(Extracted data entries)

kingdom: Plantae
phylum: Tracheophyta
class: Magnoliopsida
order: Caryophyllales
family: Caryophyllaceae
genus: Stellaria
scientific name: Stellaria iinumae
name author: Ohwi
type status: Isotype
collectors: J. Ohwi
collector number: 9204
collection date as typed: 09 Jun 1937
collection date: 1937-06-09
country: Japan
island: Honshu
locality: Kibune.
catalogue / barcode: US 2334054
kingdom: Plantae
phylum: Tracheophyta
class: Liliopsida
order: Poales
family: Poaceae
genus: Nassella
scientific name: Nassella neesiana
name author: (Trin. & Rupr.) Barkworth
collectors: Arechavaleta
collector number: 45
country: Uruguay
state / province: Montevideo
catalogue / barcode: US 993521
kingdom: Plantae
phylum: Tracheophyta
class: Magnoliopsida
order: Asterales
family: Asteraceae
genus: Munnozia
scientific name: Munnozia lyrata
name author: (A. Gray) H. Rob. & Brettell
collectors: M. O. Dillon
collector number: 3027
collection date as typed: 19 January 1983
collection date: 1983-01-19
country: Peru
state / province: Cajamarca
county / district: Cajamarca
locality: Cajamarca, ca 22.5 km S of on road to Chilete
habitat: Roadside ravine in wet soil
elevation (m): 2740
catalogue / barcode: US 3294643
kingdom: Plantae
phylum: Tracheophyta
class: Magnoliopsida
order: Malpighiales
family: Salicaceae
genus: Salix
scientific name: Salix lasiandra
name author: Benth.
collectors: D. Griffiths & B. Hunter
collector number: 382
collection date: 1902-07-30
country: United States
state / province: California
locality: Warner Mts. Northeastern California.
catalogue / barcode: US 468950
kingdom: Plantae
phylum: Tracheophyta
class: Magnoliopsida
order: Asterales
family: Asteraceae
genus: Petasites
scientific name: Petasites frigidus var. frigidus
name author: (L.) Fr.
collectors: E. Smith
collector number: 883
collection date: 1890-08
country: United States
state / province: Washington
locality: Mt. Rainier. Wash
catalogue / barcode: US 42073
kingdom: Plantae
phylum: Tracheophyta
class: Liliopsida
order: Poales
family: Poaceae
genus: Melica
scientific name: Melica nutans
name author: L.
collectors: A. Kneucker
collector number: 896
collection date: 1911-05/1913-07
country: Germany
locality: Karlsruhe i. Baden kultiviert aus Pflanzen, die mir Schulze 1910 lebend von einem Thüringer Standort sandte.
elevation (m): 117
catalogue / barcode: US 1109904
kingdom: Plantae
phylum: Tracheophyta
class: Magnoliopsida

§ To do: Copy every line of the entries above verbatim.

§ Correct result:
kingdom: Plantae
phylum: Tracheophyta
class: Magnoliopsida
order: Caryophyllales
family: Caryophyllaceae
genus: Stellaria
scientific name: Stellaria iinumae
name author: Ohwi
type status: Isotype
collectors: J. Ohwi
collector number: 9204
collection date as typed: 09 Jun 1937
collection date: 1937-06-09
country: Japan
island: Honshu
locality: Kibune.
catalogue / barcode: US 2334054
kingdom: Plantae
phylum: Tracheophyta
class: Liliopsida
order: Poales
family: Poaceae
genus: Nassella
scientific name: Nassella neesiana
name author: (Trin. & Rupr.) Barkworth
collectors: Arechavaleta
collector number: 45
country: Uruguay
state / province: Montevideo
catalogue / barcode: US 993521
kingdom: Plantae
phylum: Tracheophyta
class: Magnoliopsida
order: Asterales
family: Asteraceae
genus: Munnozia
scientific name: Munnozia lyrata
name author: (A. Gray) H. Rob. & Brettell
collectors: M. O. Dillon
collector number: 3027
collection date as typed: 19 January 1983
collection date: 1983-01-19
country: Peru
state / province: Cajamarca
county / district: Cajamarca
locality: Cajamarca, ca 22.5 km S of on road to Chilete
habitat: Roadside ravine in wet soil
elevation (m): 2740
catalogue / barcode: US 3294643
kingdom: Plantae
phylum: Tracheophyta
class: Magnoliopsida
order: Malpighiales
family: Salicaceae
genus: Salix
scientific name: Salix lasiandra
name author: Benth.
collectors: D. Griffiths & B. Hunter
collector number: 382
collection date: 1902-07-30
country: United States
state / province: California
locality: Warner Mts. Northeastern California.
catalogue / barcode: US 468950
kingdom: Plantae
phylum: Tracheophyta
class: Magnoliopsida
order: Asterales
family: Asteraceae
genus: Petasites
scientific name: Petasites frigidus var. frigidus
name author: (L.) Fr.
collectors: E. Smith
collector number: 883
collection date: 1890-08
country: United States
state / province: Washington
locality: Mt. Rainier. Wash
catalogue / barcode: US 42073
kingdom: Plantae
phylum: Tracheophyta
class: Liliopsida
order: Poales
family: Poaceae
genus: Melica
scientific name: Melica nutans
name author: L.
collectors: A. Kneucker
collector number: 896
collection date: 1911-05/1913-07
country: Germany
locality: Karlsruhe i. Baden kultiviert aus Pflanzen, die mir Schulze 1910 lebend von einem Thüringer Standort sandte.
elevation (m): 117
catalogue / barcode: US 1109904
kingdom: Plantae
phylum: Tracheophyta
class: Magnoliopsida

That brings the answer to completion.